Mann Gift Promotes New Model for Technology Transfer

Maria Fontanazza

May 1, 2007

3 Min Read
Mann Gift Promotes New Model for Technology Transfer

NEWS TRENDS

Jischke signs the papers establishing the Alfred Mann Institute at Purdue as Mann, left, and Indiana governor Mitch Daniels, right, look on.

Alfred Mann, well known as an innovator and philanthropist in medical device circles, is breaking more ground by establishing institutes at universities specifically for technology transfer.

The institutes are designed to connect the academic world with the device industry and to accelerate the process of successfully pushing products into the market. In March, Mann's nonprofit medical research organization, the Alfred Mann Foundation for Biomedical Engineering, gave Purdue University a $100 million endowment to establish an Alfred Mann Institute. It's the largest single gift that Purdue has ever received.

According to the foundation's president and CEO Stephen Dahms, the institute at Purdue's Discovery Park is the third of at least 12 sites that the foundation plans to establish by 2012. The first one was launched at the University of Southern California in 2001; the second was set up last October at the Technion-Israel Institute of Technology, located in Haifa, Israel.

The institutes aim to “increase the certainty of success and the speed to development of medical advances from raw innovations,” Mann said at a news conference to announce the agreement between his foundation and the Purdue Research Foundation. He also pointed out that the chance of a product making it to market and being successful can increase by more than five times when these kinds of institutes manufacture the prototypes.

An exterior view of Purdue's biomedical engineering building.

“The product development conducted by the Alfred Mann Institute at Purdue will result in a substantially greater probability of the technologies reaching the market and the patient than if the technologies were handled through the traditional steps used by universities,” stated Dahms.

Past reports on Mann's efforts to establish partnerships with universities have claimed that the entrepreneur demands too much control over picking which technologies are further developed. This has allegedly led several universities to decline Mann's offers to set up institutes. However, the powers-that-be at Purdue don't see this as the case. Joseph Hornett, senior vice president, treasurer, and COO of the Purdue Research Foundation, has embraced the arrangement as an equal partnership.

This latest agreement gives preference to companies in Indiana that want to license the technologies further developed at the 30,000-sq-ft institute. Each year, the institute will identify about two projects that have commercialization potential. Once the institute is in full operation, the number could expand to six projects per year. Purdue's president, Martin Jischke, estimated that the partnership could greatly affect economic development in Indiana.
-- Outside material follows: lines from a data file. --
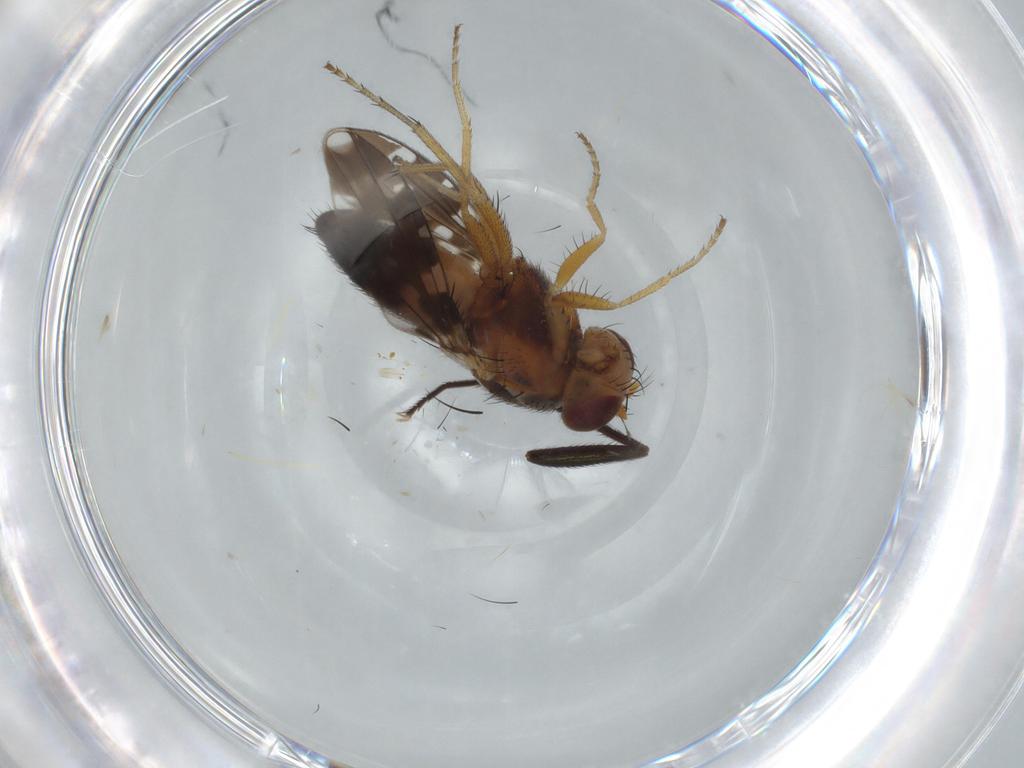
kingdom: Animalia
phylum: Arthropoda
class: Insecta
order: Diptera
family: Dolichopodidae
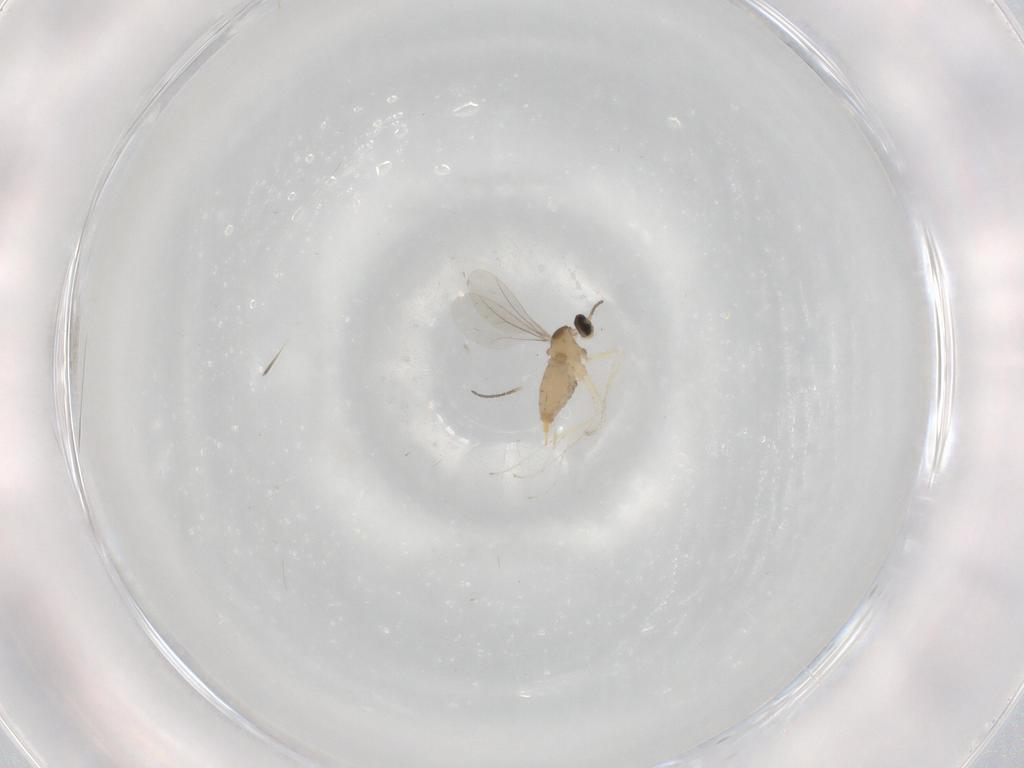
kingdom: Animalia
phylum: Arthropoda
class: Insecta
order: Diptera
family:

When evaluating technology, the institute will work through four phases:

  • Intellectual property analysis and project selection.

  • Market analysis.

  • Product development.

  • Exit strategy.

The market analysis process of a product includes assessing possible end-users and competitors, reviewing intellectual property, and establishing regulatory and reimbursement strategies. During the product development phase, the Indiana University School of Medicine will conduct some of the research and clinical testing.

The staffs at the institute and at Mann's foundation also have relationships with outside groups that could aid in the process of licensing or selling the technologies.

Mann was named one of MD&DI's 100 Notable People in the device industry in 2004.